Exercise: Arrange the stretch of data from its start through the line containing "Mimpi Anak Indonesia" as a numbered list, including that line and leaving out any blank lines.

*** Supplied entries Section Begins ***

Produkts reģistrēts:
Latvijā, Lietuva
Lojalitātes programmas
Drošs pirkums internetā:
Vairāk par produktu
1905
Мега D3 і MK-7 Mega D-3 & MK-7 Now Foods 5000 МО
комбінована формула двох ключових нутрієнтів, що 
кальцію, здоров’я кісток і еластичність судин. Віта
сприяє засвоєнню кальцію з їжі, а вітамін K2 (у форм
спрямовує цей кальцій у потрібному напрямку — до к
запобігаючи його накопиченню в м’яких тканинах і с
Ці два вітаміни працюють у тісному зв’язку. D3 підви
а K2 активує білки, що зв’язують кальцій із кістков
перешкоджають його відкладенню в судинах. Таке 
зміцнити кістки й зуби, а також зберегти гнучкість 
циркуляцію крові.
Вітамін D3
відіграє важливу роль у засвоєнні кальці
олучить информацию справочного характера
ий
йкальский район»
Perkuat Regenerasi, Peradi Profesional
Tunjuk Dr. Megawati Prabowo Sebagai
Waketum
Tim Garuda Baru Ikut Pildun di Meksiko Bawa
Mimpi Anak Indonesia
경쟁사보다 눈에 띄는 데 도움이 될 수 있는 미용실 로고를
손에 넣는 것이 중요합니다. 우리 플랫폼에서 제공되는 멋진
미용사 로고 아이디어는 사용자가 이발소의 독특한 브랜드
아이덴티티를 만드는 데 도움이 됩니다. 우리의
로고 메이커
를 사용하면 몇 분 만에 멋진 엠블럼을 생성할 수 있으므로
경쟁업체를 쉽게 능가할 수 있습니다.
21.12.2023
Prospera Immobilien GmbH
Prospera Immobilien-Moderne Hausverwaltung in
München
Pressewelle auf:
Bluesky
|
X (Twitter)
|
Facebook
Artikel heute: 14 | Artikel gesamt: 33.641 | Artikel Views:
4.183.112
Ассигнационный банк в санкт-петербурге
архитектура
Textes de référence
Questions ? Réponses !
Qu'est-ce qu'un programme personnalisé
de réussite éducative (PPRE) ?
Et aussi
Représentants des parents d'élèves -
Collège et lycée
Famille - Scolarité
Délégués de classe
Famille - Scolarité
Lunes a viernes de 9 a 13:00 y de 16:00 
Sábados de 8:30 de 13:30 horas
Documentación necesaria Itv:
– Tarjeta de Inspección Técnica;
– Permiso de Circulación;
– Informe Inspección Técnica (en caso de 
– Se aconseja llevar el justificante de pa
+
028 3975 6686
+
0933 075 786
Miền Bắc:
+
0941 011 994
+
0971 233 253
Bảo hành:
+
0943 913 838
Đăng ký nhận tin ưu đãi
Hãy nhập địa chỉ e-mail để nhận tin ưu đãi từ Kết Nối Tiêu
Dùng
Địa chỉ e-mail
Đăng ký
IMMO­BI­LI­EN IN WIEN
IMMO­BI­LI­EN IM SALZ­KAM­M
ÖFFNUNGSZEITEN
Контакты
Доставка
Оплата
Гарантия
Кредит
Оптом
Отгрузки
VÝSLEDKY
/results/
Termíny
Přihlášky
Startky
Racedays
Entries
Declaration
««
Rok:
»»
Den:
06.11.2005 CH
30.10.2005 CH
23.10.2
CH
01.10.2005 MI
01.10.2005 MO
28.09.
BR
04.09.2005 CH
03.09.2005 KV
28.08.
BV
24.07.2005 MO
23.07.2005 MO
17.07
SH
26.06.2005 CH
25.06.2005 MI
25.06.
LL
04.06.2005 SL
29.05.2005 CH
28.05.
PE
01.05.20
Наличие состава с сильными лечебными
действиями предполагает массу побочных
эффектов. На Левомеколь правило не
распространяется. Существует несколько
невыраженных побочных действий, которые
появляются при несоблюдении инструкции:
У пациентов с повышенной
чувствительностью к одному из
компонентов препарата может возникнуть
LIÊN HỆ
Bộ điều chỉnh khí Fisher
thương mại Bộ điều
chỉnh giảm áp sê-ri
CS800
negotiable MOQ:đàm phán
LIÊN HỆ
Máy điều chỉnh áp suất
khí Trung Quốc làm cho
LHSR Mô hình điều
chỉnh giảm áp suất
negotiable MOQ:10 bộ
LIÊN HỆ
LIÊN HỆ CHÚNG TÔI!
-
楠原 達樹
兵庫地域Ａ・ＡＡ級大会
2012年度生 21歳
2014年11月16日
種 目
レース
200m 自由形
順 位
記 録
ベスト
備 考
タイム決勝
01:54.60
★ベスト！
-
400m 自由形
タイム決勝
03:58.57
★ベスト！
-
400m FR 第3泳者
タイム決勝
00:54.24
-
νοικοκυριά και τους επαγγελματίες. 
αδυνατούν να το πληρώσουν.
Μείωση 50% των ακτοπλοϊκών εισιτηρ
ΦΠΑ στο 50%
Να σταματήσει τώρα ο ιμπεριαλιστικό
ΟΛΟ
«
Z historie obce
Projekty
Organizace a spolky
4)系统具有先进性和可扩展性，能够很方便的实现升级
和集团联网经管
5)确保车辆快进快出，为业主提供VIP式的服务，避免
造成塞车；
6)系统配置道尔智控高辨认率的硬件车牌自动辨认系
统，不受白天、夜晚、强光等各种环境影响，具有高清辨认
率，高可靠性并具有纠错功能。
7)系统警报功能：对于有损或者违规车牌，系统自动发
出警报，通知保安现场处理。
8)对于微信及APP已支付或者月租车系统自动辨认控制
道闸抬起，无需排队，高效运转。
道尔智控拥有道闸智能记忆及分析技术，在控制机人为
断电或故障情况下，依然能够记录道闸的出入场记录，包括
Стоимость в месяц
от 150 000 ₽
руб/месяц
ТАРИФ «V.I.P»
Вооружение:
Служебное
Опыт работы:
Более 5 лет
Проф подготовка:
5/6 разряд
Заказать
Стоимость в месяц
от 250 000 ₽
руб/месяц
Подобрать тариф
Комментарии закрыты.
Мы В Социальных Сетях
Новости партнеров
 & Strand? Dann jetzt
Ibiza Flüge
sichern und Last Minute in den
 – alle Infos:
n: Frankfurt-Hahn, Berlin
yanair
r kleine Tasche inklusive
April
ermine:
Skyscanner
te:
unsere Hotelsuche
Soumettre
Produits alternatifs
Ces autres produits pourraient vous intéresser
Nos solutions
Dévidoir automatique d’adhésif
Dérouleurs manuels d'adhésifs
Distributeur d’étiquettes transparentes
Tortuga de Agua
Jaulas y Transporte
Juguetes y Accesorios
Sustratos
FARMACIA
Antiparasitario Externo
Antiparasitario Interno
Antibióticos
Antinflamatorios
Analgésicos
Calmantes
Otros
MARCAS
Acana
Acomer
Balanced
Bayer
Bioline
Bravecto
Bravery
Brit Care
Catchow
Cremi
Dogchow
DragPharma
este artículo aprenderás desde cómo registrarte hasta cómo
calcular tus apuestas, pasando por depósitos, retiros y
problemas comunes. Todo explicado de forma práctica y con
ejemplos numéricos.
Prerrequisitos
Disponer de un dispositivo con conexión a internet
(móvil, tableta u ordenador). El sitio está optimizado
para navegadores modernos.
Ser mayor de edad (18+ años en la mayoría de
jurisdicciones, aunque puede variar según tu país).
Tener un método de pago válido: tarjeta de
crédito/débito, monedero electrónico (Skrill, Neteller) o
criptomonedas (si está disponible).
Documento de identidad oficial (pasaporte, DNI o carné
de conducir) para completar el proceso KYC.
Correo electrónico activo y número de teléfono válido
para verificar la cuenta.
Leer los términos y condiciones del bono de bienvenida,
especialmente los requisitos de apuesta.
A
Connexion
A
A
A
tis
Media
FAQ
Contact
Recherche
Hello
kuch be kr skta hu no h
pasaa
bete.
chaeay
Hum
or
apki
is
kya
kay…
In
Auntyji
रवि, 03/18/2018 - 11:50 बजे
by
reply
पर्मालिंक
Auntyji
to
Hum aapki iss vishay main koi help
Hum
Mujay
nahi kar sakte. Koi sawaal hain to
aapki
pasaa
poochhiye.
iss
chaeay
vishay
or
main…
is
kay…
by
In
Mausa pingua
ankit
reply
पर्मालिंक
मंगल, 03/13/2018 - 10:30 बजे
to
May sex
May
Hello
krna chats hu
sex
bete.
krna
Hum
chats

*** Supplied entries Section Ends ***

Answer for the task:
1. Produkts reģistrēts:
2. Latvijā, Lietuva
3. Lojalitātes programmas
4. Drošs pirkums internetā:
5. Vairāk par produktu
6. 1905
7. Мега D3 і MK-7 Mega D-3 & MK-7 Now Foods 5000 МО
8. комбінована формула двох ключових нутрієнтів, що 
9. кальцію, здоров’я кісток і еластичність судин. Віта
10. сприяє засвоєнню кальцію з їжі, а вітамін K2 (у форм
11. спрямовує цей кальцій у потрібному напрямку — до к
12. запобігаючи його накопиченню в м’яких тканинах і с
13. Ці два вітаміни працюють у тісному зв’язку. D3 підви
14. а K2 активує білки, що зв’язують кальцій із кістков
15. перешкоджають його відкладенню в судинах. Таке 
16. зміцнити кістки й зуби, а також зберегти гнучкість 
17. циркуляцію крові.
18. Вітамін D3
19. відіграє важливу роль у засвоєнні кальці
20. олучить информацию справочного характера
21. ий
22. йкальский район»
23. Perkuat Regenerasi, Peradi Profesional
24. Tunjuk Dr. Megawati Prabowo Sebagai
25. Waketum
26. Tim Garuda Baru Ikut Pildun di Meksiko Bawa
27. Mimpi Anak Indonesia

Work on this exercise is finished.